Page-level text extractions
----

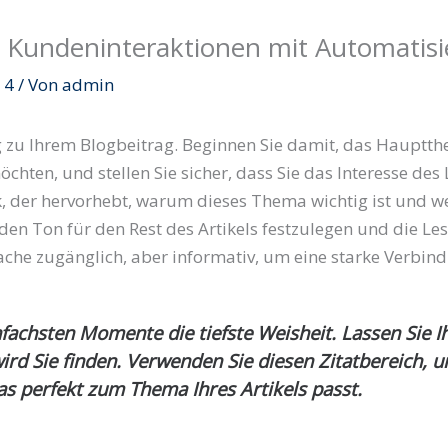
re Kundeninteraktionen mit Automatis
 4
/ Von
admin
ung zu Ihrem Blogbeitrag. Beginnen Sie damit, das Haupt
chten, und stellen Sie sicher, dass Sie das Interesse de
, der hervorhebt, warum dieses Thema wichtig ist und we
n Ton für den Rest des Artikels festzulegen und die Les
rache zugänglich, aber informativ, um eine starke Verbind
fachsten Momente die tiefste Weisheit. Lassen Sie 
ird Sie finden. Verwenden Sie diesen Zitatbereich, 
as perfekt zum Thema Ihres Artikels passt.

----

## [Job]
Only those lines running from the one containing "ird Sie finden." through the last line of the data above are to be copied, exactly, with both ends included.

## [Task answer]
ird Sie finden. Verwenden Sie diesen Zitatbereich, 
as perfekt zum Thema Ihres Artikels passt.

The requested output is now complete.